Ce projet de loi sur la formation constitue à nos yeux une somme de paris : il faudra attendre cinq ans ou dix ans, voire davantage, pour en voir les résultats. En pratique, le système de la formation professionnelle est étatisé.
Ces paris reposent sur des axiomes, si ce n'est des dogmes, qui n'ont rien d'évident : la population va se former massivement hors de son temps de travail ; elle va investir dans la formation ; elle va réussir à valoriser ses efforts unilatéraux dans son parcours professionnel ; le quadripartisme, aujourd'hui très hétérogène, est par essence efficient. À nos yeux, le système de la formation va être fortement perturbé et le premier impact de la réforme sera négatif.
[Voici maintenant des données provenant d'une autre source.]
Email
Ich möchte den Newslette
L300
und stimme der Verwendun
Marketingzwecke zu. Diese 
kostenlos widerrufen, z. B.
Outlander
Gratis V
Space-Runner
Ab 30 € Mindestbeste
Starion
Nous sommes dubitatifs vis-à-vis de l'évolution vers un CPF mesuré en argent. Nous ne comprenons pas la portée de la valorisation du parcours professionnel et son lien avec la compétitivité des entreprises. Nous voyons bien, en revanche, la dimension citoyenne qu'il peut avoir. Avec l'ouverture d'une application numérique, il sera aisé de se former, à un premier niveau, dans de nombreux domaines, tels que la pose de carrelage ou la soudure. Bénéfiques sur un plan personnel, ces compétences devront cependant prouver leur utilité sur un plan professionnel.
Mesurer le CPF en termes monétaires rend nécessaires un encadrement, une surveillance et une régulation, car les dérives et les malversations sont inhérentes à tout système où de grosses masses financières sont manipulées.
S'agissant de la formation, nous regrettons enfin que le seul système dispositif efficace, connu et bénéfique aux salariés, malgré son sous-financement, à savoir le CIF, ait été sacrifié sur l'autel de l'universalité. Pour le CPF de transition, la rémunération ne nous convient pas non plus : dans la pratique, elle entraînera une réduction des droits.
Qu'il s'agisse de formation ou de chômage, la commission paritaire n'est absolument pas opérationnelle. Privée de personnalité morale, elle n'est pas non plus associée à un système informatique. Or, nous ne voyons pas comment 140 000 ou 150 000 dossiers pourront être gérés sans informatique via un opérateur classique.
Ce projet marque clairement une reprise en mains du régime de l'assurance chômage. Il est basé sur le dogme que ce régime est mal géré, alors que son déficit provient des charges que l'État lui impose indûment, sans les financer. À nos yeux, si l'assurance chômage est réellement une assurance, il doit y avoir une cotisation dédiée. Si elle sert d'instrument de solidarité, c'est au contraire le budget de l'État qui doit faire face.
C'est pourquoi nous sommes opposés à ce que les salariés financent en pratique la couverture des indépendants, pour l'indemnisation desquels aucun financement dédié n'est prévu. Un danger très clair de non-stabilité des ressources apparaît, laissant craindre une dérive du système dans le temps. C'est pourquoi la CFE-CGC propose une agence dédiée à la transition professionnelle, capable de gérer tant le CPF de transition que le projet professionnel de reconversion.
Enfin, le financement de la formation pour les démissionnaires n'est aujourd'hui pas garanti. Quelqu'un pourra démissionner pour se former sans avoir nécessairement les moyens financiers de mettre en pratique son projet.
En ce qui concerne l'égalité professionnelle, il importe que le logiciel d'approche soit un logiciel de niveau national et non à l'échelle de l'entreprise. Les données doivent être en effet agrégées au niveau national. Pour qu'un levier d'action existe, nous proposons que la part variable de la rémunération des dirigeants de société cotée soit basée sur des indicateurs de mixité au sein de l'entreprise.
S'agissant du handicap, nous regrettons la faiblesse du projet de loi au regard du programme ambitieux qui avait été annoncé. Nous déplorons notamment une évolution insuffisante pour que les salariés en situation de handicap intègrent le régime classique du milieu ordinaire.
Pour conclure, nous saluons les efforts en faveur de la lutte contre le détachement et contre le travail illégal. Toutefois il faudra, comme pour l'égalité professionnelle, que les moyens soient en adéquation avec les ambitions. Ce n'est pas le cas aujourd'hui.